My daughter turned 6 months old last Saturday. I was proud – of her and her development, of myself and my husband, of our family – and I decided to throw an impromptu party to show her off, since we never did the religious initiation like a baptism that is usually accompanied by a party. I think I literally gave myself less than a week to plan, shop for, and pull off this small party for immediate family. But I’ve always loved party planning, so I tackled the project with fervor, despite having an all day charity engagement the day before her party.
As I think about it, overall, the party was a success. People were fed and watered, everyone got to see The Captain (my daughter’s nickname), and despite some mild clashing of personalities, everyone had a good time.
Despite all of that, I think I probably had the worst time of anyone. I was stressed, overwhelmed, and disappointed that I wasn’t executing the vision in my head. I have an interesting cross-section of personality traits: overachiever and procrastinator. I have grand plans, but I wait until the last minute to do it all and it never turns out how I envision. My Pinterest boards are loaded with chic, natural, fun ideas, but I get wrapped up in life and never live up to my own expectations. On the day of my daughter’s party, I quickly realized things weren’t going to be what I wanted, and I felt disappointed in myself for not giving my family a stellar first showing.
This is a sad trend with modern families (mostly women, unfortunately) – the internet shows us the best versions of what we want to be, and if we don’t match up exactly, we feel like we’ve failed.

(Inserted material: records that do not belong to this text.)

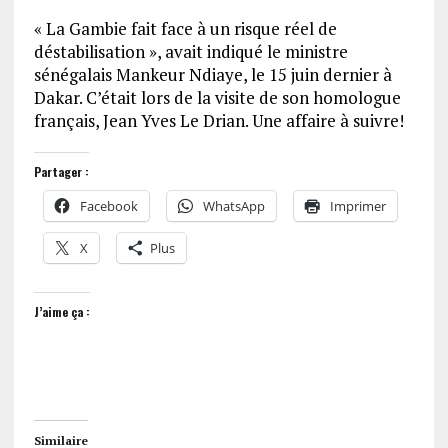
« La Gambie fait face à un risque réel de
déstabilisation », avait indiqué le ministre
sénégalais Mankeur Ndiaye, le 15 juin dernier à
Dakar. C’était lors de la visite de son homologue
français, Jean Yves Le Drian. Une affaire à suivre!
Partager :
Facebook
WhatsApp
Imprimer
X
Plus
J’aime ça :
Similaire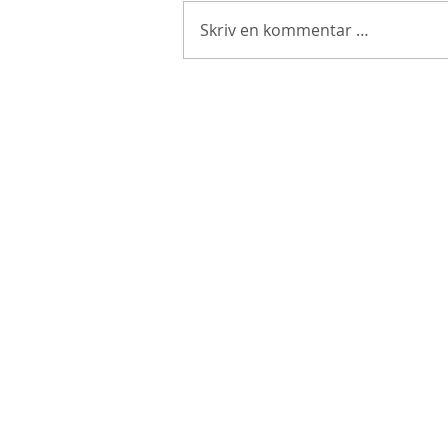
Skriv en kommentar …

We need to stop being so hard on ourselves!
You are enough. If you are giving 100% – 80% – even just 50% – you know what you are capable of handling. Think you underperformed? Breathe, own it, and do better next time. The universe will never give you more than you can handle. So for today, our mantra is:
I DO MY BEST. I DO ENOUGH.
Because even if you think you can do better, you’re doing something, and even 1% is more than nothing. Start small and work your way up to 100% if you have to, but don’t judge yourself harshly for not living up to unrealistic expectations. Do things your own way, in your own time, and you are doing your best. The rest will fall into place.
In what ways are you too hard on yourself? How do you accept your shortcomings and work towards being your best self?